## Excerpt
━━━━━━━━━━━━━━━━━━━━━━━━━━━━━━
Frank Sherlock is the author of Over Here (Factory School 2009) and the co-author of Ready-To-Eat Individual (Lavender Ink 2008) with Brett Evans. A collaboration with CAConrad entitled The City Real & Imagined: Philadelphia Poems is forthcoming from Factory School in January 2010.

Wednesday, August 19, 2009

The Poetic Research Bureau presents...











Amina Cain & Amarnath Ravva

Sunday, August 23 2009 at 4:00pm

@ The Poetic Research Bureau
3702 San Fernando Blvd
Glendale, CA 91206

Doors open at 4:00pm
Reading starts at 4:30pm

$5 donation requested

Amina Cain is the author of I Go To Some Hollow (Les Figues Press, 2009), a collection of stories that revolve quietly around human relationality, landscape, and emptiness. She is also a curator, most recently for When Does It or You Begin? (Memory as Innovation), a month long festival of writing, performance, and video, and a teacher of writing/literature. Her work has appeared or is forthcoming in publications such as 3rd Bed, Action Yes, Denver Quarterly, Dewclaw, The Encyclopedia Project, La Petite Zine, Sidebrow, and Wreckage of Reason: An Anthology of Contemporary Xxperimental Prose by Women Writers, and was recently translated into Polish on MINIMALBOOKS. She lives in Los Angeles.
━━━━━━━━━━━━━━━━━━━━━━━━━━━━━━
## Information supplied
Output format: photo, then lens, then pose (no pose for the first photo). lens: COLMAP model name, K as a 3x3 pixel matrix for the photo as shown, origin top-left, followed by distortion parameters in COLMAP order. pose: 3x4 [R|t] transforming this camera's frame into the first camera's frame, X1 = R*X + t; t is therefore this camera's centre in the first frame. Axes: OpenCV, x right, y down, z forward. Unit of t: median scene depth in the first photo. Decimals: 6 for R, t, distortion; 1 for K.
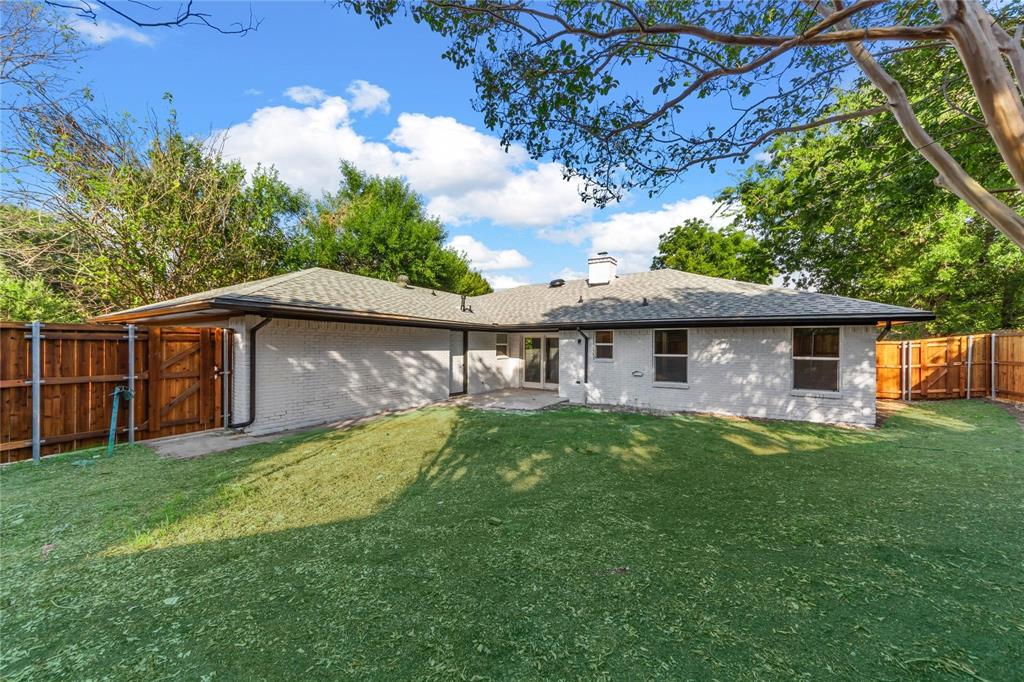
lens RADIAL K [[376.8, 0, 512.7], [0, 376.8, 342.5], [0, 0, 1]] dist [0.001830, -0.000827]
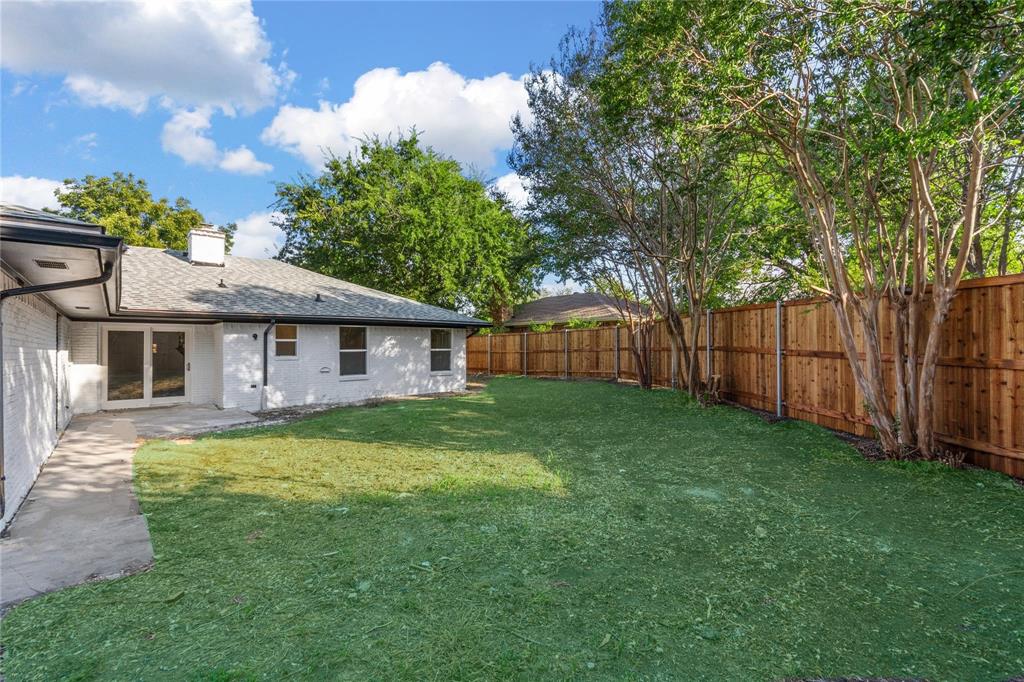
lens RADIAL K [[464.7, 0, 512.7], [0, 464.7, 345.1], [0, 0, 1]] dist [-0.000090, -0.000154]
pose [[0.249503, -0.001896, 0.968372, -0.789475], [0.006063, 0.999982, 0.000395, 0.021188], [-0.968355, 0.005773, 0.249510, 0.236038]]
━━━━━━━━━━━━━━━━━━━━━━━━━━━━━━
## Task set
1. Transcribe the reading announcement from "Amina Cain is" up to and including "in Los Angeles.".
2. Pick up the reading announcement after its final sentence and keep writing.
The lines are separate from the reading announcement.

## Exercise answers
1.
Amina Cain is the author of I Go To Some Hollow (Les Figues Press, 2009), a collection of stories that revolve quietly around human relationality, landscape, and emptiness. She is also a curator, most recently for When Does It or You Begin? (Memory as Innovation), a month long festival of writing, performance, and video, and a teacher of writing/literature. Her work has appeared or is forthcoming in publications such as 3rd Bed, Action Yes, Denver Quarterly, Dewclaw, The Encyclopedia Project, La Petite Zine, Sidebrow, and Wreckage of Reason: An Anthology of Contemporary Xxperimental Prose by Women Writers, and was recently translated into Polish on MINIMALBOOKS. She lives in Los Angeles.

2.
Amarnath Ravva has performed (as part of the ambient improvisational ensemble Ambient Force 3000) at LACMA, Los Angeles; Machine Project, Los Angeles; and Betalevel, Los Angeles. He has exhibited work at Telic, Los Angeles; Acorn Gallery, Los Angeles; Pond, San Francisco; and Keith & Janet Kellogg University Art Gallery, Cal Poly Pomona. In addition to presenting his work in numerous readings, he has writing online at PennSound, LA-Lit and Drunken Boat #10, and work forthcoming in Encyclopedia vol. 2, and Indivisible: An Anthology of Contemporary South Asian American Poetry. He is on the board of advisors for nocturnes (re)view of the literary arts and is a curator at Betalevel.

Friday, August 14, 2009

The Poetic Research Bureau recommends...

Aimé Césaire: A Voice of History

Mon, Aug 17 9pm @ Downtown Independent Theater

Part of this year's Downtown Film Festival in Los Angeles, this documentary introduces American audiences to the celebrated Martinican author who coined the term negritude and launched the movement called the "Great Black Cry." Euzhan Palcy, the internationally acclaimed director of Sugarcane Alley and A Dry White Season, weaves Césaire's life and poetry into a vast study featuring many of the most important artistic and intellectual figures of the 20th century. André Breton, the high priest of surrealism, described Césaire as “a black man who embodies not simply the black race but all mankind, who will remain for me the prototype of human dignity." Césaire moves to Paris and, with Leopold Senghor, first president of Senegal and the French Guyanese poet Léon Damas, develops the concept of negritude - a worldwide re-vindication of African values. John Henrik Clarke and Howard Dodson of the Schomburg Center discuss the profound impact of black American authors like Langston Hughes, Richard Wright and Claude McKay as well as jazz and the Harlem Renaissance on this primarily Francophone movement.

Tuesday, July 28, 2009

The Poetic Research Bureau presents...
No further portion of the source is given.